(Records from a dataset)
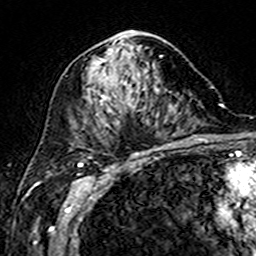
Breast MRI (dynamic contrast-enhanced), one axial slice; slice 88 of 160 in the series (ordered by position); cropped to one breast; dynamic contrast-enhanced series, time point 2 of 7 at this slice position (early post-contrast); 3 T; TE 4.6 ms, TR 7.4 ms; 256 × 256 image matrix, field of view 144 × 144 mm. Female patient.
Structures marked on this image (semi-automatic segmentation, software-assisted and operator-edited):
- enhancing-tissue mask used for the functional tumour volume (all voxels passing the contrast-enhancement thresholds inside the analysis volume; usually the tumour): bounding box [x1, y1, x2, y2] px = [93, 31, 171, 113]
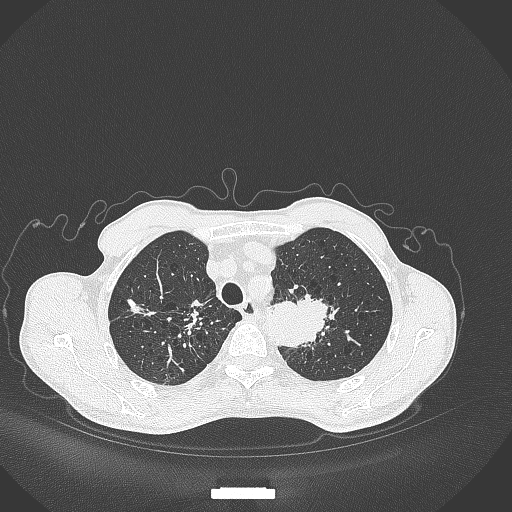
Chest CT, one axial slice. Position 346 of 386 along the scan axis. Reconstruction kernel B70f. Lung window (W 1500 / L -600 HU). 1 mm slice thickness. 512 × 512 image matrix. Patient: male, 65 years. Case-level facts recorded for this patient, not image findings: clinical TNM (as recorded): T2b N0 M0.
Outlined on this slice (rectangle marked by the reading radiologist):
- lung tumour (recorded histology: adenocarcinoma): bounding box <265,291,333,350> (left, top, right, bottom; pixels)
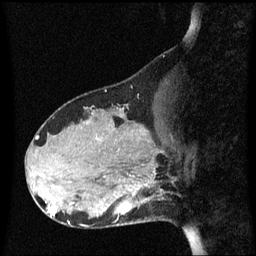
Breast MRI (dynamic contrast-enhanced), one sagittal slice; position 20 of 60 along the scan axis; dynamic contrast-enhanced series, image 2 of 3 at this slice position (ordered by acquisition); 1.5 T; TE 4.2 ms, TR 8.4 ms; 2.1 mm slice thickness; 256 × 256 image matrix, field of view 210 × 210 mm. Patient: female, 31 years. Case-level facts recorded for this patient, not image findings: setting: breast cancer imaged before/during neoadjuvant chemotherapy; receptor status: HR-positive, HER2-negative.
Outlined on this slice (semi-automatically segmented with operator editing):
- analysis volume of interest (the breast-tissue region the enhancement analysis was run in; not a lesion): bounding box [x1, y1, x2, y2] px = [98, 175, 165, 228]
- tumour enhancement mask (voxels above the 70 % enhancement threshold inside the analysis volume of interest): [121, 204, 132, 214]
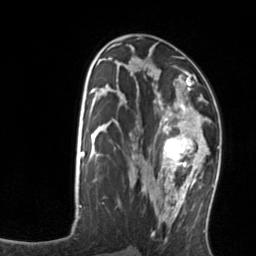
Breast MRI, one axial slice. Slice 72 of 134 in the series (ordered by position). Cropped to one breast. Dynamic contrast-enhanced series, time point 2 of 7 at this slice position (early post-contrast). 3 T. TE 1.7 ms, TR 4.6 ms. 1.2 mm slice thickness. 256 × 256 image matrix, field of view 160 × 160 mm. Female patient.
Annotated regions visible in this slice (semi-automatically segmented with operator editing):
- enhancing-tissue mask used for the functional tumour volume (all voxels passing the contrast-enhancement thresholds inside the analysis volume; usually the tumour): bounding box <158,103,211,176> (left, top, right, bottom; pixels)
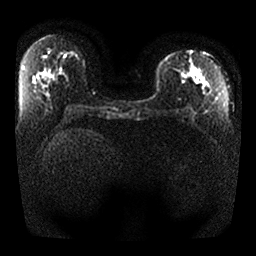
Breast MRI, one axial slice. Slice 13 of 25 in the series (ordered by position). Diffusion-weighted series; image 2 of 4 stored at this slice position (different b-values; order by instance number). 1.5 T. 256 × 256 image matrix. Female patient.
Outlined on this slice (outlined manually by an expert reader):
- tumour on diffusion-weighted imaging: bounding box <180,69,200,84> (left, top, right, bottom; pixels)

---

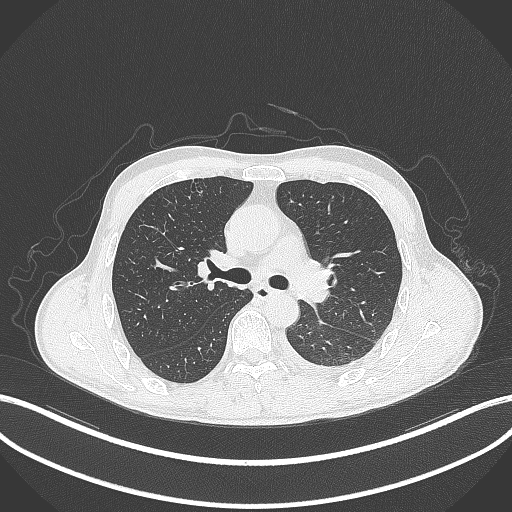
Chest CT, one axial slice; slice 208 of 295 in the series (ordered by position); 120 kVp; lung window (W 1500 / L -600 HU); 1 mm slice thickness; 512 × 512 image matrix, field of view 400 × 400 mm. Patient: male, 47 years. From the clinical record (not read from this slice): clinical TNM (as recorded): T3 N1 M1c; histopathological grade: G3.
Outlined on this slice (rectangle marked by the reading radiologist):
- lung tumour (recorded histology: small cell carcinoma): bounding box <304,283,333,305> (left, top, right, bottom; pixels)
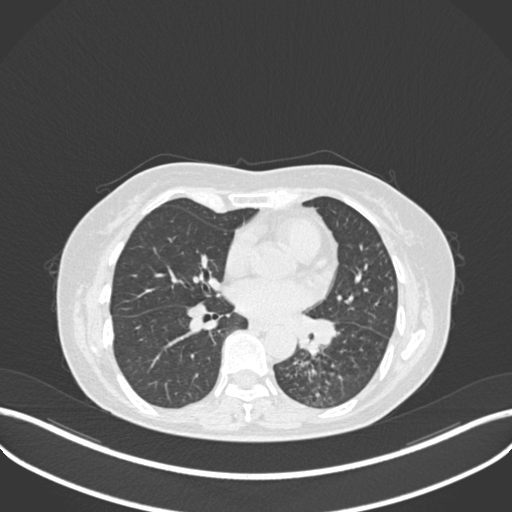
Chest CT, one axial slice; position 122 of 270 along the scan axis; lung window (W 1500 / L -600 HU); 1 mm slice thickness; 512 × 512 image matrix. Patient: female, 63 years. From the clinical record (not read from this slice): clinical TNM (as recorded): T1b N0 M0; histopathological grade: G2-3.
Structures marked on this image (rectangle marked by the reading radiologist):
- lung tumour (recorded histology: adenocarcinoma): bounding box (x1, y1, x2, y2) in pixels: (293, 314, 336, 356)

Directions for this task
Wherever the word "with" turns up in the records above, copy the line that holds it.

Task solution
Outlined on this slice (semi-automatically segmented with operator editing):
Annotated regions visible in this slice (semi-automatically segmented with operator editing):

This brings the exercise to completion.